Buddhism teaches us that this world is a place of suffering.  Most of our suffering is experienced through our own egos or those of others.  The solution to suffering, according to Buddhism, is the negation of ego or personality.  The Vedas identify the problem of ego as false ego – false ego being the pure soul or atma’s false identification with matter.  The Vedic perspective is positive.  Rather than negate identity, our true spiritual identity is re-awakened through the process of yoga or self-realization.  The Bhagavad-gita explains that there is no loss or diminution on the spiritual path.  The slightest amount of spiritual progress made in this life carries over into our next life.  Whatever material progress we make in this life, however, is lost at the time of death.

Self Realization

The Vedas teach three levels of self-realization, namely: sambhanda, abhideya and prayojana.
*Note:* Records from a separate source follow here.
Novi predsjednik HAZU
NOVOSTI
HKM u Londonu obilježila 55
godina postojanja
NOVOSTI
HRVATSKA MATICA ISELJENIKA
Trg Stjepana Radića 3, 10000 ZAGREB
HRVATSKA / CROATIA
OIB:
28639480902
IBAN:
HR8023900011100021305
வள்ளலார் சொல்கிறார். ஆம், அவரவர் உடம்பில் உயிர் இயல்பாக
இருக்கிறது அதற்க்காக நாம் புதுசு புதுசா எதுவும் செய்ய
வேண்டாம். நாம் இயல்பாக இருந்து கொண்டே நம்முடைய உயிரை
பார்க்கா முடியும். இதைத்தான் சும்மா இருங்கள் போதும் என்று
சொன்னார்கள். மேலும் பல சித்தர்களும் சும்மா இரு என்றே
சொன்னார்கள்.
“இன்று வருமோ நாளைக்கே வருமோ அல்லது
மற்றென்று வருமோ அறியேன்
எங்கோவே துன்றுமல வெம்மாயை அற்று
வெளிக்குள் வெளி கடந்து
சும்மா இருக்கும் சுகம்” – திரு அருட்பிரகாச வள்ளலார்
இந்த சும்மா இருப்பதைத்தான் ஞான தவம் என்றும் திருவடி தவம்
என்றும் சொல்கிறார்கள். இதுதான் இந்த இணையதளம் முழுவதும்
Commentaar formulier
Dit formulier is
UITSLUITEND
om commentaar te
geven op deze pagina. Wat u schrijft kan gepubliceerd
Sambhanda is the development of our relationship with Krishna or the Divine.  Sambhanda begins with the first aphorism of the Vedanta (spiritual conclusions of the Vedas) – athato brahma jijnasa.  Athato brahma jijnasa means ‘now that you have achieved the rare human form of life enquire into the nature of the Absolute Truth.’  This human form of life is, therefore, meant for self-realization.  Our ultimate purpose is not meant to simply acquire wealth or to maintain this material body.  We are meant to understand our eternal spiritual identity.  Self-realization begins with self-interest – understanding our position in relation to the world around us, understanding our spiritual identity and understanding the nature of God.
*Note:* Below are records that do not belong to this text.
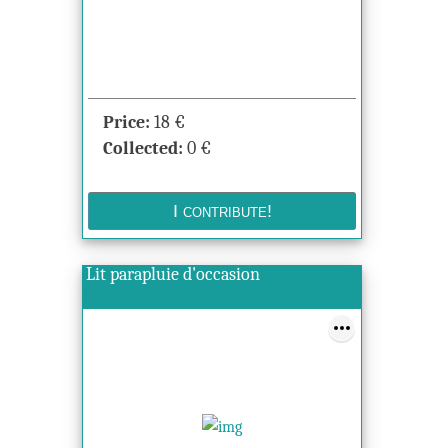
Price:
18
€
Collected:
0
€
Lit parapluie d'occasion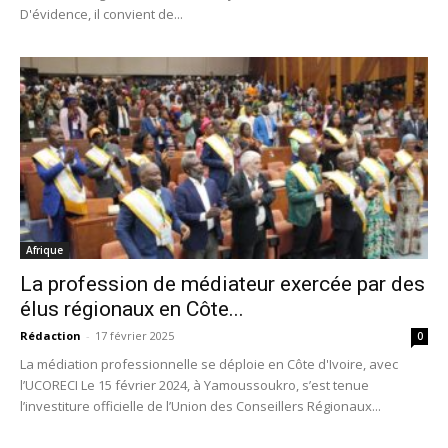
D'évidence, il convient de...
Afrique
La profession de médiateur exercée par des
élus régionaux en Côte...
Rédaction
-
17 février 2025
0
La médiation professionnelle se déploie en Côte d'Ivoire, avec
l’UCORECI Le 15 février 2024, à Yamoussoukro, s’est tenue
l’investiture officielle de l’Union des Conseillers Régionaux...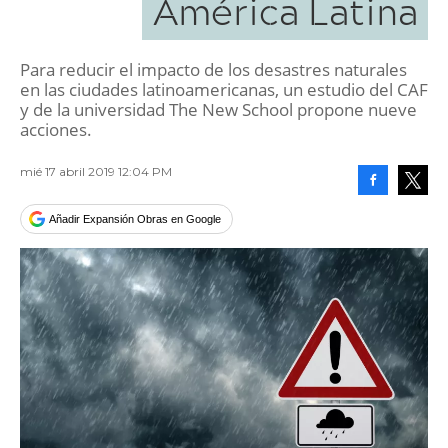
América Latina
Para reducir el impacto de los desastres naturales
en las ciudades latinoamericanas, un estudio del CAF
y de la universidad The New School propone nueve
acciones.
mié 17 abril 2019 12:04 PM
Facebook
Tweet
Añadir Expansión Obras en Google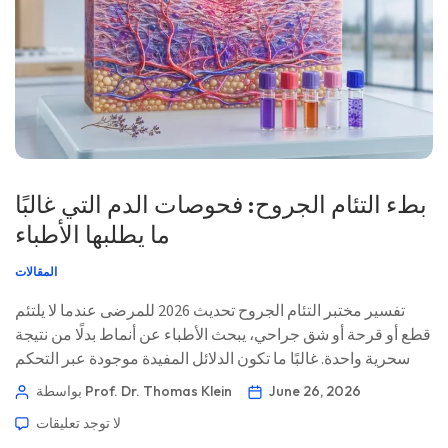
بطء التئام الجروح: فحوصات الدم التي غالبًا
ما يطلبها الأطباء
المقالات
تفسير مختبر التئام الجروح تحديث 2026 للمرضى عندما لا يلتئم
قطع أو قرحة أو شق جراحي، يبحث الأطباء عن أنماط بدلًا من نتيجة
سحرية واحدة. غالبًا ما تكون الدلائل المفيدة موجودة عبر التحكم
في الجلوكوز، والقدرة على حمل الأكسجين، وحالة البروتين،
June 26, 2026
بواسطة Prof. Dr. Thomas Klein
والالتهاب، وخطر المناعة. 📖 ~11 دقيقة 📅 26 يونيو 2026 📝 نُشر:
لا توجد تعليقات
26 يونيو 2026 🩺 […]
The next stage of self-realization is called abhideya – the practice of spiritual life in this material world.  The most important abhideya, or spiritual practice, is the chanting of the Holy Names of God, the Hare Krishna maha-mantra.  The chanting of Hare Krishna is both the means and the end of spiritual practice.  You might think, ‘Why do I need to chant this mantra?  Surely self-realization is more complicated than reciting words?’  The cause of the problem is simple.  Material desire.  The solution, however, is also simple.  Spiritual application.
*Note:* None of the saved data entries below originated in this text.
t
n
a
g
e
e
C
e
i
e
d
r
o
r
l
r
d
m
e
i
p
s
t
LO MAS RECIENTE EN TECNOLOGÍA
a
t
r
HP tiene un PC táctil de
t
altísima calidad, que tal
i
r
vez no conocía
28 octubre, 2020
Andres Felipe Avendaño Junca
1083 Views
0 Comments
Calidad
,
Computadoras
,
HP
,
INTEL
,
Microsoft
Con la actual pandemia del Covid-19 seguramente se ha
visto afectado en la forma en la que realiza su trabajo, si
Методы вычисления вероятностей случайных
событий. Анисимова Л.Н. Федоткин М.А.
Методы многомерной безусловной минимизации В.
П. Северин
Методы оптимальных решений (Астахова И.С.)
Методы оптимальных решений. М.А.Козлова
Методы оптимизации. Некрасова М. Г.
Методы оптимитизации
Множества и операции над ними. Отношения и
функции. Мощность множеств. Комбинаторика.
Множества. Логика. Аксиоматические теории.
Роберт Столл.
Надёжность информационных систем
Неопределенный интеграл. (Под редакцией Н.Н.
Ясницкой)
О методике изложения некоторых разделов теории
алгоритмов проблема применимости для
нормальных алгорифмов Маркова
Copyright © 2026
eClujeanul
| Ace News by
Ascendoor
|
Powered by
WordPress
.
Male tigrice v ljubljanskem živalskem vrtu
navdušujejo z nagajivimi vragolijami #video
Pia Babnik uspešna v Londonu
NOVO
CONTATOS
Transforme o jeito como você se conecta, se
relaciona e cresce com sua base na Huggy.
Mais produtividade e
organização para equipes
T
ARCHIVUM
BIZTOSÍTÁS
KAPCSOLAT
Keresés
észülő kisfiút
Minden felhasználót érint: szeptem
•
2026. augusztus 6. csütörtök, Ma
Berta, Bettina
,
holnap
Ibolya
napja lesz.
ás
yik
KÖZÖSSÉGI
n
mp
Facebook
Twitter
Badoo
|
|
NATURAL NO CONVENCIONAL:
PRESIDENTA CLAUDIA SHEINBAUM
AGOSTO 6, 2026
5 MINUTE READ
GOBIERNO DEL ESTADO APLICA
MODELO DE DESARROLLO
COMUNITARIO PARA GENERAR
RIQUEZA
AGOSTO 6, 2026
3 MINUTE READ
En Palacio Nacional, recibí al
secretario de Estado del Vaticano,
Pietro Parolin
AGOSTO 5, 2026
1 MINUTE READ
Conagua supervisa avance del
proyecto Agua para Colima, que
The final stage of self-realization is called prayojana.  At the stage of prayojana or spiritual perfection we are fully aware of our eternal, spiritual identity and are free from the temporary identification with matter.  This is called siddha-deha or svarupa-siddhi -realization of our spiritual form.  At the stage of spiritual perfection, we still chant – but in full awareness of our spiritual body and our spiritual purpose.